Type 2 DM is 1.7 times more likely in girls than in boys9 and the peak age for presentation in children is mid-puberty.10 Puberty appear to play a major role in the pathogenesis of type 2 DM in adolescents.10 During puberty there is increased growth hormone secretion which causes increased resistance to the action of insulin resulting in hyperinsulinaemia. Also it has been documented that insulin mediated glucose disposal is 30% lower in adolescents between Tanner stage II and IV compared to pre-pubertal children and adults.11 Our patient is a female, and with sexual maturity rating Tanner stage II.
Obesity is the hallmark of type 2 DM and most patients have 1st degree relatives with type 2 DM.2 Our patient’s weight was > 95th percentile at the onset of the symptoms and was nearly overweight at presentation. Her mother was also having type 2 DM.

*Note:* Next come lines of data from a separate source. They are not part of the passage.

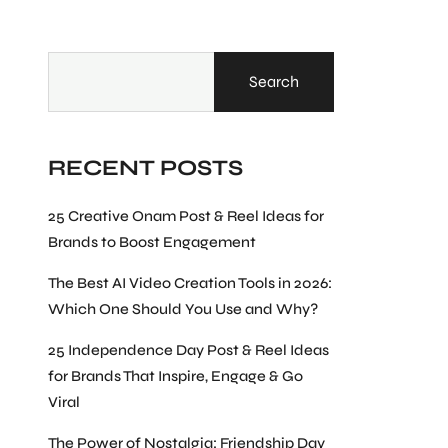
Search
RECENT POSTS
25 Creative Onam Post & Reel Ideas for
Brands to Boost Engagement
The Best AI Video Creation Tools in 2026:
Which One Should You Use and Why?
25 Independence Day Post & Reel Ideas
for Brands That Inspire, Engage & Go
Viral
The Power of Nostalgia: Friendship Day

Unlike in type 1 DM where there is deficiency or absolute lack of insulin, in type 2 DM there is resistance to insulin and this was demonstrated by persistent hyperglycaemia despite administration of insulin until Metformin was given. Also C-peptide, a branch of insulin chain was demonstrated to be within normal limit in the index patients. Other investigations (such as fasting insulin, β cell auto antibodies) to rule out type 1 DM could not be done because of financial constraint. In most patients with type 2 DM diagnosis can be made reliably on clinical presentation and course as with our index patient.2
Type 2 DM can be asymptomatic in the mildest form when it can be detected by routine fasting blood glucose12, 13 and urinalysis in at risk group (obese adolescents with family history of type 2 DM, and acanthosis negrican, a sign of insulin resistance).2 And in the severe form patients presents with classical symptoms of weight loss, polyuria, polyphagia, polydipsia like index patient
Treatment of type 2 DM in children and adolescents is mainly by lifestyle modification, exercise and use of oral hypoglycemic agent (Metformin)13, 14 which also has additional benefit of weight reduction and decrease in lipids without risk of hypoglycemia.13 Our index patient has remained euglycemic and clinically stable on Metformin and lifestyle modification. Subcutaneous insulin may also be indicated if hyperglycaemia persists.13 Emphasis must however be on prevention especially in resource poor countries with limited resources for early diagnosis, treatment and management of complications.